Ok, so I'll be starting my first "real" planted tank soon. I've done some test runs, and finally found my niche on how to grow my plants. This is great. But I'm curious about something.

I'll be getting some Aquasoil in the mail soon, about 2 months before I start on my tank. So, I was wondering if it would be practical to take a little tank I have. It's about 10''(l) 5'' (w) 1''(h). Shallow, long, and decently wide. I was thinking of taking some plants I have, mainly HC, but including others, and growing it under a 65w Coralife aqualight, keeping the AS moist, covering the whole thing with seran wrap, and basically leave it alone.
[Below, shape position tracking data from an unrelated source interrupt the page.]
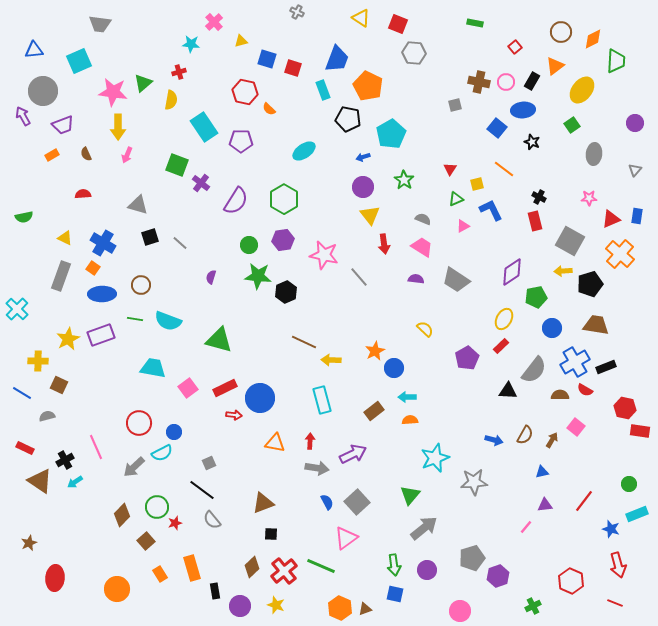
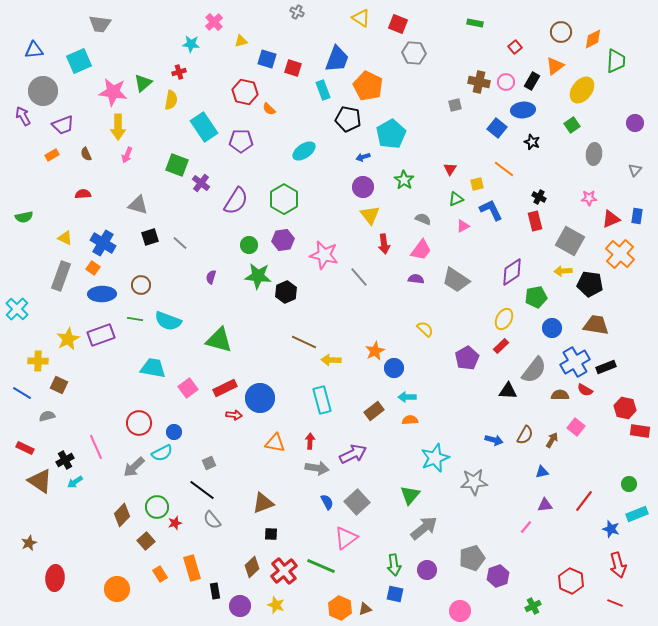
pink trapezoid at (422, 247): moved 1 px left, 3 px down; rotated 95 degrees clockwise
black pentagon at (590, 284): rotated 25 degrees clockwise
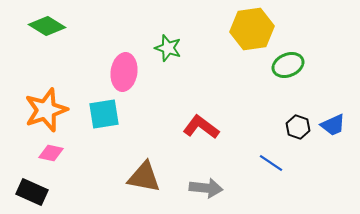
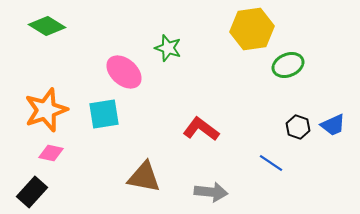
pink ellipse: rotated 57 degrees counterclockwise
red L-shape: moved 2 px down
gray arrow: moved 5 px right, 4 px down
black rectangle: rotated 72 degrees counterclockwise
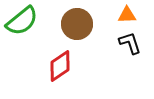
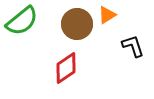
orange triangle: moved 20 px left; rotated 30 degrees counterclockwise
black L-shape: moved 3 px right, 3 px down
red diamond: moved 6 px right, 2 px down
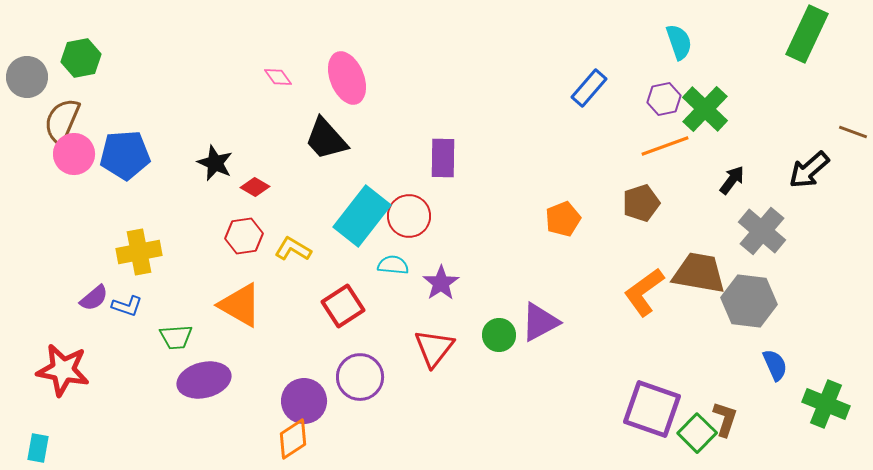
After there's decent growth, transfering everything (including substrate) to my to-be planted tank when it's ready, and having an almost "instant planted tank" (aside from the die-off and regrowth part)? There may be an obvious answer, and if so, I'm sorry. I know people are growing HC well emersed and then submerging it and it does perfectly fine. I'm mainly concerned with everything else involved - ie, my lighting, substrate, etc. Really, I'd just like to grow a decent amount of HC, and having an 'instant' carpet, or atleast a large head start. Any input? Thanks.


----------



## Zapins (Jul 28, 2004)

Sounds fine. 

Should work out nicely, just be sure not to overfill the container with water. 

Emersed HC will grow faster than submersed HC. It won't dry out in such a small container if the plastic wrap is relatively tight. Just be sure to leave a tiny hole or two for air circulation - plants breath too!

Get the light as close to the HC as possible without melting the plastic wrap.


----------